◆ Exercise objective ◆
Reproduce the material verbatim from its first line through the line containing "60. What are", including that line.

◆ Materials provided ◆
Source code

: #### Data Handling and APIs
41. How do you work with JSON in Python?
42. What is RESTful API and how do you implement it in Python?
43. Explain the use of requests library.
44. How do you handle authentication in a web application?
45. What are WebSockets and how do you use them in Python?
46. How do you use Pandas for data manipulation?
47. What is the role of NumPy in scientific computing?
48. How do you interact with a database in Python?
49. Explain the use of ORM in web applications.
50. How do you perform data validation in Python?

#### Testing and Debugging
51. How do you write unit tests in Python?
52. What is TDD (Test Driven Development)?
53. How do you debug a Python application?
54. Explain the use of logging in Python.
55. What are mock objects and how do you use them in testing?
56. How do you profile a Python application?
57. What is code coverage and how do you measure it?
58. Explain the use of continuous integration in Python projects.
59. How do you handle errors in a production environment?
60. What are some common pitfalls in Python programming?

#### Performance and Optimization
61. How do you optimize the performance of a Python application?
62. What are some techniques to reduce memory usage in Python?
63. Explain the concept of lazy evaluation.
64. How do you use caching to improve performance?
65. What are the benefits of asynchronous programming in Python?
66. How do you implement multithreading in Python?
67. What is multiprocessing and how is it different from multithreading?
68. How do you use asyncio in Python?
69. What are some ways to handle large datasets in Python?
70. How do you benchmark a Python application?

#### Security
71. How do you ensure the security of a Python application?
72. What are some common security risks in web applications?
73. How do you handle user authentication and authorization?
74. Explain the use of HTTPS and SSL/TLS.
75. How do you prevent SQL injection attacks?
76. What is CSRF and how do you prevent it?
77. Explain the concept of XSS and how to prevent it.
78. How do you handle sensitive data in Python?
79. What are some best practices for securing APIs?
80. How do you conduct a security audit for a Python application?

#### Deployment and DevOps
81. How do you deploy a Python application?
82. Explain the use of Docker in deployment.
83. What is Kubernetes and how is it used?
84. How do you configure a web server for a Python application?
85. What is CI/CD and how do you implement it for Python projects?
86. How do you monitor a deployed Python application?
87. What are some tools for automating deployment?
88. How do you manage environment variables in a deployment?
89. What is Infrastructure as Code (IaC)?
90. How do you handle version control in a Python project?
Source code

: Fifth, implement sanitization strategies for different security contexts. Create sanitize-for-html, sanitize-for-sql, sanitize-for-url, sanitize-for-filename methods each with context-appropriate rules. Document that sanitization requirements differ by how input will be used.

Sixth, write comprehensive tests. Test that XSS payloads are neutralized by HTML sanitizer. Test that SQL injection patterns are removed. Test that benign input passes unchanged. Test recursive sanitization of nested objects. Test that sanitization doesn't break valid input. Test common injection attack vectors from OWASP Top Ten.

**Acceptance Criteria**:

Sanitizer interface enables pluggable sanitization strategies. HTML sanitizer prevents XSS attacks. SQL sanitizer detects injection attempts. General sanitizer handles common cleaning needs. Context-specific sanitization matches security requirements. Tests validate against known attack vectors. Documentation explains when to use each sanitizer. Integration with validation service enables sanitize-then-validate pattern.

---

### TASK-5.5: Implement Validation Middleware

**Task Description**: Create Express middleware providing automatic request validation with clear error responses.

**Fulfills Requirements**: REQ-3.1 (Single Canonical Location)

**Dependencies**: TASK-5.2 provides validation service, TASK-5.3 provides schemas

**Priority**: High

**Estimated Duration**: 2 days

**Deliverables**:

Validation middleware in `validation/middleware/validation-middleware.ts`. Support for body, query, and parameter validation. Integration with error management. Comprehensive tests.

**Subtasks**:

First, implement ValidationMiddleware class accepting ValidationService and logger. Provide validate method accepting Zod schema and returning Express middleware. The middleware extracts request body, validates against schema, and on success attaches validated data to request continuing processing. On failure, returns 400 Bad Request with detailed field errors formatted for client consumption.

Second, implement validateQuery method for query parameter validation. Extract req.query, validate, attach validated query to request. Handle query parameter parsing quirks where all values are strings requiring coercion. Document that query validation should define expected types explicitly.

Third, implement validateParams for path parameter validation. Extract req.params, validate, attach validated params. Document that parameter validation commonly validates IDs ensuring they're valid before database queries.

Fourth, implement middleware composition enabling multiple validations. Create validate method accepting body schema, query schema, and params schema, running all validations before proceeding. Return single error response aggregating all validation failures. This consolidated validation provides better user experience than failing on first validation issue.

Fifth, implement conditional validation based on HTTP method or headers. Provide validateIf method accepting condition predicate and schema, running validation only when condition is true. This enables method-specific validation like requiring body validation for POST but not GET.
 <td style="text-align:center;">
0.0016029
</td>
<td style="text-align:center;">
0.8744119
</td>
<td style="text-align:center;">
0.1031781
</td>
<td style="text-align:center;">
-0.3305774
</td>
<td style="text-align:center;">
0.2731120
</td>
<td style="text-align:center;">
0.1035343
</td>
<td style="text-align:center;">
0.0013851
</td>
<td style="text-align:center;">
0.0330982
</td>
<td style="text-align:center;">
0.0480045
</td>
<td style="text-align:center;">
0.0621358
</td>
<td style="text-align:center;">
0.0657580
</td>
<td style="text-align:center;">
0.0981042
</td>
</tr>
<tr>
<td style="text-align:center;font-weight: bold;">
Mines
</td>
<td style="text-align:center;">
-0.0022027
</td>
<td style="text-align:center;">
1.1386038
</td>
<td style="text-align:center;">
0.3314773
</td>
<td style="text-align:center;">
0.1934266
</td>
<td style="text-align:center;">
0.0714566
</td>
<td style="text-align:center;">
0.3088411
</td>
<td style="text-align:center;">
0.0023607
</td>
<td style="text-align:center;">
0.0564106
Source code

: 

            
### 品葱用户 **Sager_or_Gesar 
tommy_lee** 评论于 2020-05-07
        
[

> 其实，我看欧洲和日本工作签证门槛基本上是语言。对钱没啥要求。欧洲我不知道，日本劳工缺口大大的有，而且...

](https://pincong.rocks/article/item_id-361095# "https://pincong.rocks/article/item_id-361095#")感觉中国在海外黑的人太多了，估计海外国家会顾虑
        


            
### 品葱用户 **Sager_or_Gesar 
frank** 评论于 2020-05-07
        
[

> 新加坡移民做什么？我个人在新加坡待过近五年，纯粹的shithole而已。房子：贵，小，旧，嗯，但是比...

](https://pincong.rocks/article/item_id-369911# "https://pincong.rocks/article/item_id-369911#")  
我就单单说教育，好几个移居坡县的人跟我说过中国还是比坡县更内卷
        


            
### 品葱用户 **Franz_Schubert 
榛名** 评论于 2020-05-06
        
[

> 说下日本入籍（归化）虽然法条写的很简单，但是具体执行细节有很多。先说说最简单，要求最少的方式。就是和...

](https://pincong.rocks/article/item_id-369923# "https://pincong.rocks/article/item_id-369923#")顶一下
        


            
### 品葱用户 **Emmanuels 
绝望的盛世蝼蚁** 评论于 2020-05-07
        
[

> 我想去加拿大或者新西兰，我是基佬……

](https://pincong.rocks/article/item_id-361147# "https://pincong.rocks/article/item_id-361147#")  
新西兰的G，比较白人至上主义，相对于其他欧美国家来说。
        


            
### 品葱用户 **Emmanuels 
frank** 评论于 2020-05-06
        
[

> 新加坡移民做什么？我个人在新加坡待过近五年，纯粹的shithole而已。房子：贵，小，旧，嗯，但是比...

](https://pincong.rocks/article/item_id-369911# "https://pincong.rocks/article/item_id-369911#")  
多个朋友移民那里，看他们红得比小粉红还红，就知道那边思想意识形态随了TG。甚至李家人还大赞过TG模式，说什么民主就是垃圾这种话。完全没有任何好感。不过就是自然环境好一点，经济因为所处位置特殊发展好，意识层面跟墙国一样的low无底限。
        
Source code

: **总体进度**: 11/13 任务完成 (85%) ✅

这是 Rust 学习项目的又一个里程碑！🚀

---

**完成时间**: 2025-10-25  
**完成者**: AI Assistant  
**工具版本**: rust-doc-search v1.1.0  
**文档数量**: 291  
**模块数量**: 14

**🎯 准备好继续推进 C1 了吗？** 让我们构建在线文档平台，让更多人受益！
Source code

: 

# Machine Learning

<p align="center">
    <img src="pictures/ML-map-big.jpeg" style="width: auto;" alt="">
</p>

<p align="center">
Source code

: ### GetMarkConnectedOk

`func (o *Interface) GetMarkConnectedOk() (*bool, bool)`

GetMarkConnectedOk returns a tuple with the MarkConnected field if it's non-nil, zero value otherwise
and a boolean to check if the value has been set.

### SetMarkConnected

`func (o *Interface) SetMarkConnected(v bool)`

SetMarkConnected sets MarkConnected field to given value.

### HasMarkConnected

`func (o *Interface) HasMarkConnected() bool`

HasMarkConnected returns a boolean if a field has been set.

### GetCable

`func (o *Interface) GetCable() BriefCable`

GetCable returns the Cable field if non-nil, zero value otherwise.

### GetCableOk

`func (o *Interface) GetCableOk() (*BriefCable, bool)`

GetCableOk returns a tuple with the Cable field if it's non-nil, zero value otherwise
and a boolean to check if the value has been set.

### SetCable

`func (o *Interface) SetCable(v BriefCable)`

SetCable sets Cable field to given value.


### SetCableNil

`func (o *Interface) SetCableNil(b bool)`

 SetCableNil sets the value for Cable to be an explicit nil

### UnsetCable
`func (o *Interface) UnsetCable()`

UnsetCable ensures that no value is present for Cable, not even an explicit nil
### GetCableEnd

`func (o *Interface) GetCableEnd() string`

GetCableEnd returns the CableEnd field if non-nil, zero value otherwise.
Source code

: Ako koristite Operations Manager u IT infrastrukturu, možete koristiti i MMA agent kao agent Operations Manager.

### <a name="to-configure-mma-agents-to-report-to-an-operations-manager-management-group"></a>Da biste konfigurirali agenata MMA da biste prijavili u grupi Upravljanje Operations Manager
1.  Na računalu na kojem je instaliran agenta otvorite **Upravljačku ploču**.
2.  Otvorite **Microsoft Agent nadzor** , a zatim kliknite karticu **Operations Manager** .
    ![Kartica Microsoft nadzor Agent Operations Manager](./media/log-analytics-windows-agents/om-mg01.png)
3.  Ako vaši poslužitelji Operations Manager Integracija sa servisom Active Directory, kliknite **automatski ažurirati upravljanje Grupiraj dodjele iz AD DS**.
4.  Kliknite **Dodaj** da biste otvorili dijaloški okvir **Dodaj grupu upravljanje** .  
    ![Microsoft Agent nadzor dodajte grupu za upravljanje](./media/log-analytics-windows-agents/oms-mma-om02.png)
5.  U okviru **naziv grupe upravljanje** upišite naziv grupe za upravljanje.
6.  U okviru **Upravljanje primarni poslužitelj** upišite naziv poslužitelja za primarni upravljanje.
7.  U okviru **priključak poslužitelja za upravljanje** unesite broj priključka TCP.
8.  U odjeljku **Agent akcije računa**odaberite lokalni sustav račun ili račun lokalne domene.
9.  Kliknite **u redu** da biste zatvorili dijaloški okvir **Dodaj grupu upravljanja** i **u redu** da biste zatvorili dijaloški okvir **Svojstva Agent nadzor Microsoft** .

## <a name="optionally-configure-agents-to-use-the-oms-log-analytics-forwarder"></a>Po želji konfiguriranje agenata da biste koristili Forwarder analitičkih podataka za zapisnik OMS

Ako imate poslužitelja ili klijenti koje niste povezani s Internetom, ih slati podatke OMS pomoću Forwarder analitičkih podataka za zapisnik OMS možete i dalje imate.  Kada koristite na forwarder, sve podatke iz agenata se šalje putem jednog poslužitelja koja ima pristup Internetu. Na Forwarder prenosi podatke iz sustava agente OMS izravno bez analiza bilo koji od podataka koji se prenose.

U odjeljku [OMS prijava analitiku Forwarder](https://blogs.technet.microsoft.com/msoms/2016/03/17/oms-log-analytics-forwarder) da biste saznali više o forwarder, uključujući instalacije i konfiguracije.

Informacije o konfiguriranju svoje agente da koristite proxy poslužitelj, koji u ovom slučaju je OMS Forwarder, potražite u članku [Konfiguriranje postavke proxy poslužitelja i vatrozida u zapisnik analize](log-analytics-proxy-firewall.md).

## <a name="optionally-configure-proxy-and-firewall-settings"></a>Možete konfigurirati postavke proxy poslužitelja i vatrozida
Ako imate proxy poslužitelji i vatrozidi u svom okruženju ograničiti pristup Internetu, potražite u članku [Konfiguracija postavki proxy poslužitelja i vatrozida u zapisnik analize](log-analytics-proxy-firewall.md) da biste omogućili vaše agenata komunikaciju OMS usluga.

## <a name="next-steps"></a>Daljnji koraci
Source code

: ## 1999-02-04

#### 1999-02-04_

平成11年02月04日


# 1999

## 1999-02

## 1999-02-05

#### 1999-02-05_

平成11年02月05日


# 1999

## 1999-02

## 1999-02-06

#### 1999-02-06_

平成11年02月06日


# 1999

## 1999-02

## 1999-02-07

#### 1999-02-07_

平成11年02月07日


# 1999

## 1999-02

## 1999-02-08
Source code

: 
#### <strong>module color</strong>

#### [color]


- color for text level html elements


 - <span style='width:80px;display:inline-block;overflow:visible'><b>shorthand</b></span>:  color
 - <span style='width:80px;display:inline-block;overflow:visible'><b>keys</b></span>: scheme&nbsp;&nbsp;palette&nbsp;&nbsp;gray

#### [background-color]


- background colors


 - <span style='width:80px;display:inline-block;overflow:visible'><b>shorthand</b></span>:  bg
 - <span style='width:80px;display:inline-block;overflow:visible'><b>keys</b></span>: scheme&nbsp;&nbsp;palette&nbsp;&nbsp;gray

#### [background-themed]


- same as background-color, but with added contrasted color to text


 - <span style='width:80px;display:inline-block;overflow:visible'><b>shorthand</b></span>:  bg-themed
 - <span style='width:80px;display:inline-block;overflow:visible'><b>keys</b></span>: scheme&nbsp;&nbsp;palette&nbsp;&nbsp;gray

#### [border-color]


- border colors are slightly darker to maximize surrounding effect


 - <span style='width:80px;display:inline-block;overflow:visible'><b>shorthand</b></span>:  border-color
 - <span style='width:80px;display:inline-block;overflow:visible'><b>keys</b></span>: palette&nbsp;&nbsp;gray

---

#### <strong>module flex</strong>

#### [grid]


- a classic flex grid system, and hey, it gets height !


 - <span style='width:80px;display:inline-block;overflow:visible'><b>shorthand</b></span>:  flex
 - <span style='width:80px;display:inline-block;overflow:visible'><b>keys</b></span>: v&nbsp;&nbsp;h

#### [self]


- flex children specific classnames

◆ Result of the task ◆
Source code

: #### Data Handling and APIs
41. How do you work with JSON in Python?
42. What is RESTful API and how do you implement it in Python?
43. Explain the use of requests library.
44. How do you handle authentication in a web application?
45. What are WebSockets and how do you use them in Python?
46. How do you use Pandas for data manipulation?
47. What is the role of NumPy in scientific computing?
48. How do you interact with a database in Python?
49. Explain the use of ORM in web applications.
50. How do you perform data validation in Python?

#### Testing and Debugging
51. How do you write unit tests in Python?
52. What is TDD (Test Driven Development)?
53. How do you debug a Python application?
54. Explain the use of logging in Python.
55. What are mock objects and how do you use them in testing?
56. How do you profile a Python application?
57. What is code coverage and how do you measure it?
58. Explain the use of continuous integration in Python projects.
59. How do you handle errors in a production environment?
60. What are some common pitfalls in Python programming?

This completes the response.